Определенную роль здесь сыграл научный и политический авторитет Карамзина, который блюли его жрецы, Блудов и Вяземский, опасавшиеся, что новейший ученый труд затмит творение тридцатилетней давности. Соловьев понимал их чувства: «Автор мог воспользоваться всеми успехами исторической науки и дал уже в прежних трудах своих задаток, что способен ими воспользоваться, способен удовлетворить настоящим потребностям образованных русских людей — такой труд мог отдалить «Историю государства Российского» на второй план не по значению его в истории русской литературы, а для настоящих потребностей публики, и этого опасения уже было очень достаточно для жрецов Карамзина».

Дмитрий Николаевич Блудов, чья долгая сановная карьера началась составлением журнальной статьи о ходе и замыслах тайных обществ в России, более известной как «Донесение Следственной комиссии», где беззастенчиво оклеветаны декабристы, соблаговолил лично сказать Соловьеву, что его предприятие очень смело.
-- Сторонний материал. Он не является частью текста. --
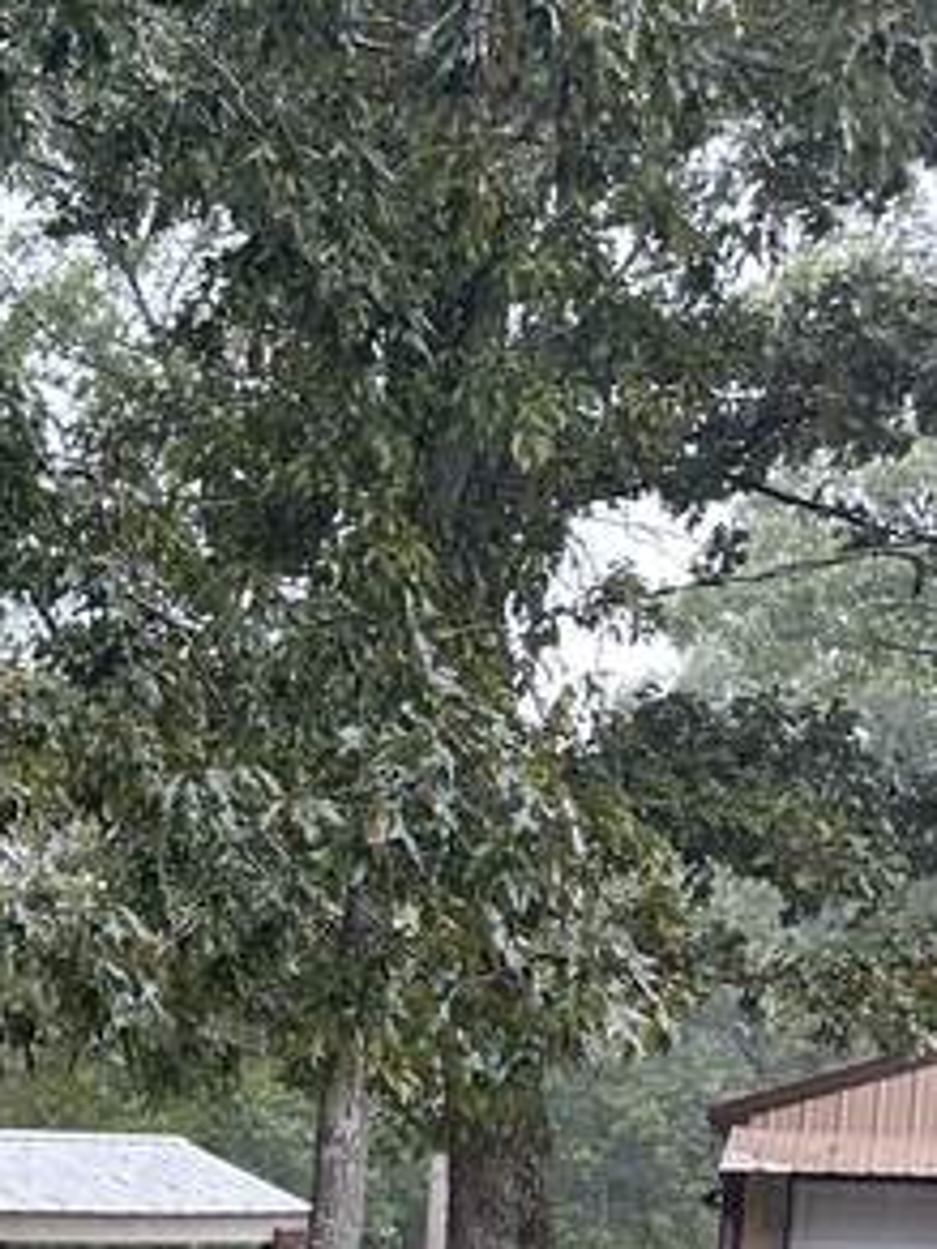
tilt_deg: -2.4
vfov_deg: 23.1
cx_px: -419
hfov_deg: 17.1
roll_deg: -3.4
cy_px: 1399
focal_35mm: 79
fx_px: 2851
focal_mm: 6.86
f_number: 1.78
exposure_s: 1/121
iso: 100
Писать русскую историю после Карамзина! Блудов посоветовал: другое дело, если б профессор издал лекции, которые он читает в университете. Историк ответил, что название «Лекции» было бы странно для труда, который грозит быть многотомным. Молодой человек совершенно забылся — как он говорит с составителем высочайших манифестов, с государственным человеком, который стоял у истоков официальной идеологии николаевского царствования. Не Уваров, а он, Блудов, первым сказал о пагубности для российских граждан «заразы, извне привнесенной», о необходимости отказаться от подражания иноземной моде, тем опасной, что «есть мода и на мнения».
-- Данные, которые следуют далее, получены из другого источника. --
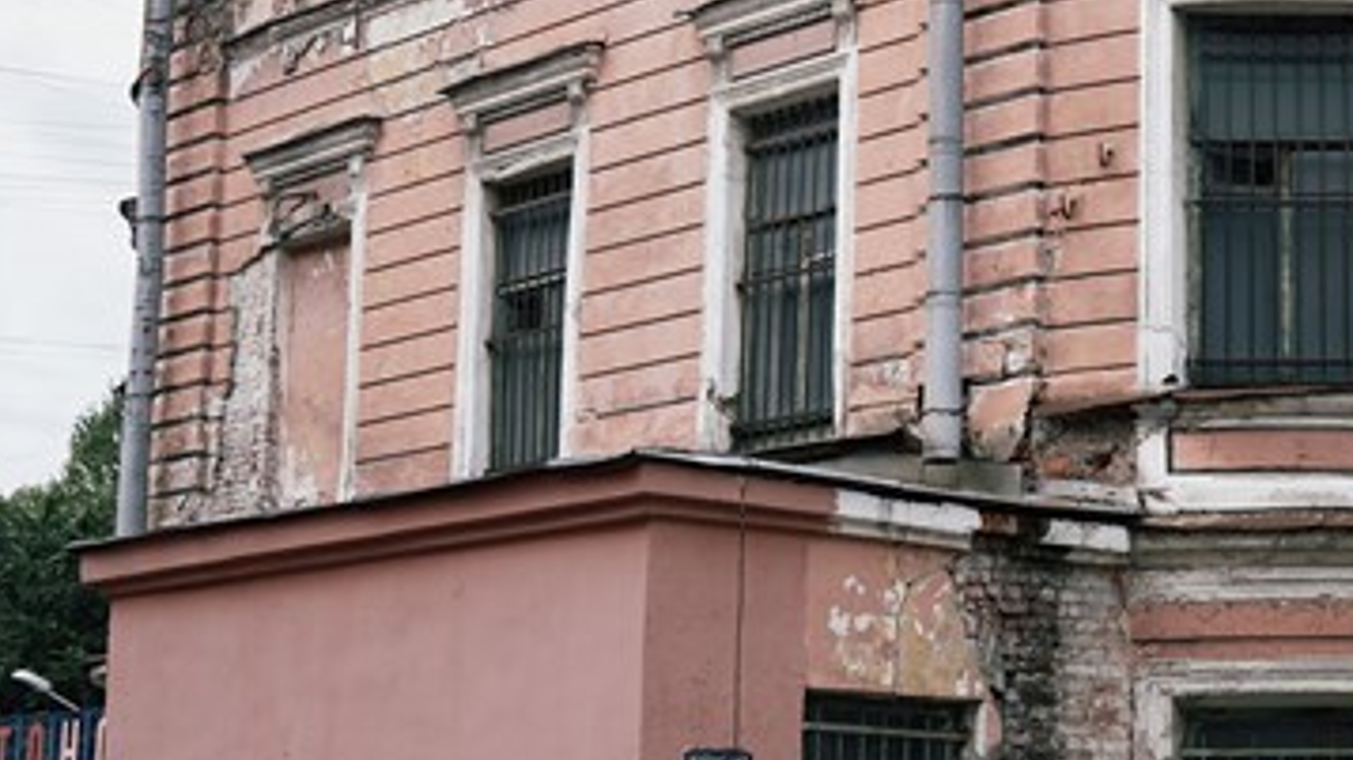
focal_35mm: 90
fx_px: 3227
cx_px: 1463
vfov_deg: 13.4
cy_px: 354
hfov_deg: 22.4
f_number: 2.8
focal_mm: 30
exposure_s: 1/500
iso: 50
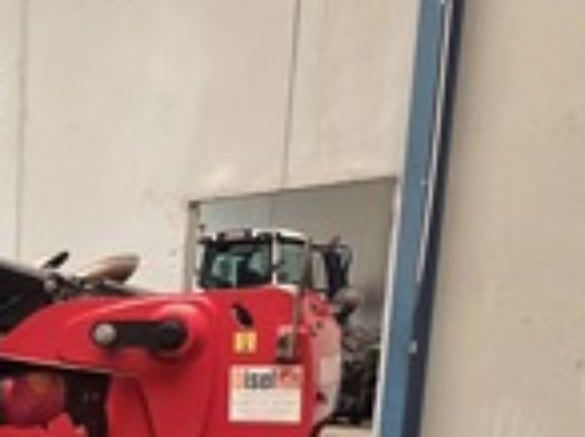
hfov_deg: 29.6
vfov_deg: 27.4
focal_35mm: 49
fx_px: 827
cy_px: 465
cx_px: -210
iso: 100
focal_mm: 2.2
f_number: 1.9
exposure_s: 1/100
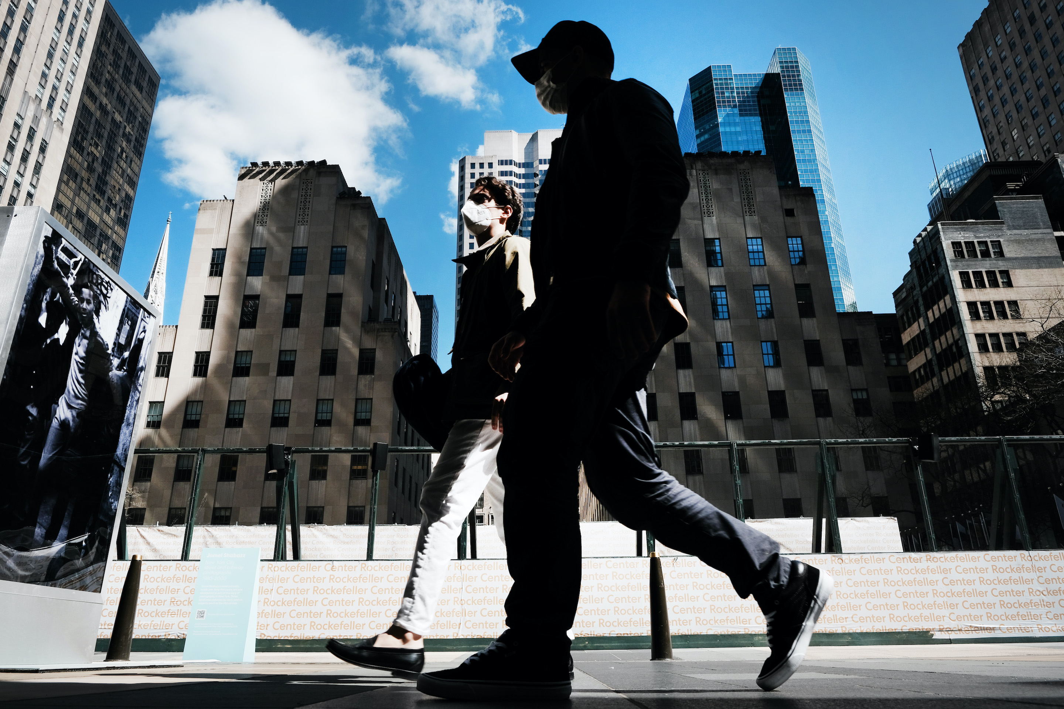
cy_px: 354
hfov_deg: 73.7
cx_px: 532
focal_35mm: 24
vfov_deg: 53.1
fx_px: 709
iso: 160
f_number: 8
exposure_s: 1/480
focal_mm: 16
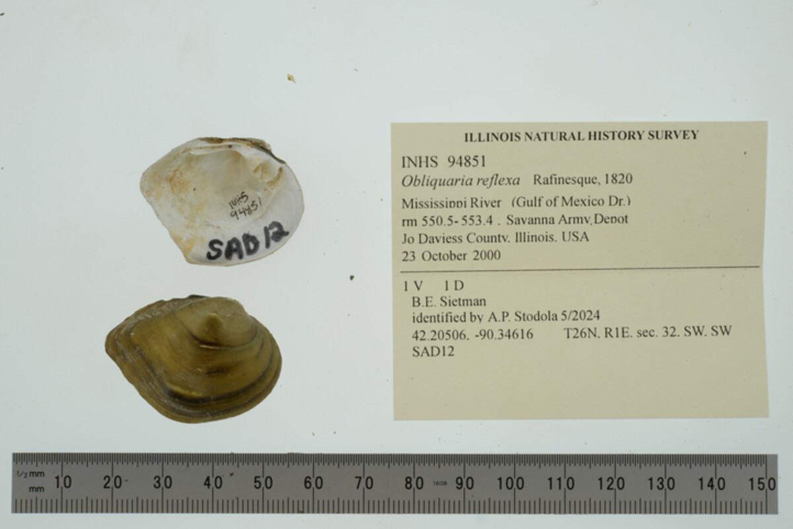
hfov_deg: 33.4
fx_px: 1322
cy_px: 264
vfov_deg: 22.6
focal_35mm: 60
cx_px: 396
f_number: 32
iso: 100
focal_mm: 60
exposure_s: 1/13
Блудов не в шутку озлился, по, будучи сановником просвещенным и хорошего тона (через несколько лет его произвели в президенты Академии наук), ограничился замечанием: «Да, и в Англии пробовали писать многотомные истории, а до Юма-то не дотянули». Думал уязвить Соловьева, а сказал нелепость — успокоил. Давид Юм был знаменит в екатерининские времена, его многотомная «История Англии от вторжения Юлия Цезаря до революции 1688 года» давно устарела; блудовские слова выдавали его невежество и малую начитанность. Впрочем, в случае с Блудовым имело значение одно: московский профессор приобрел влиятельного врага, у которого была репутация образованнейшего человека своего времени (именно так смотрел па Блудова император) и который, не прочитав ни одной страницы «Истории России», доставлял себе удовольствие, публично отзываясь о ней с презрением. В дворянском обществе Петербурга и Москвы к словам милого Блудова прислушивались.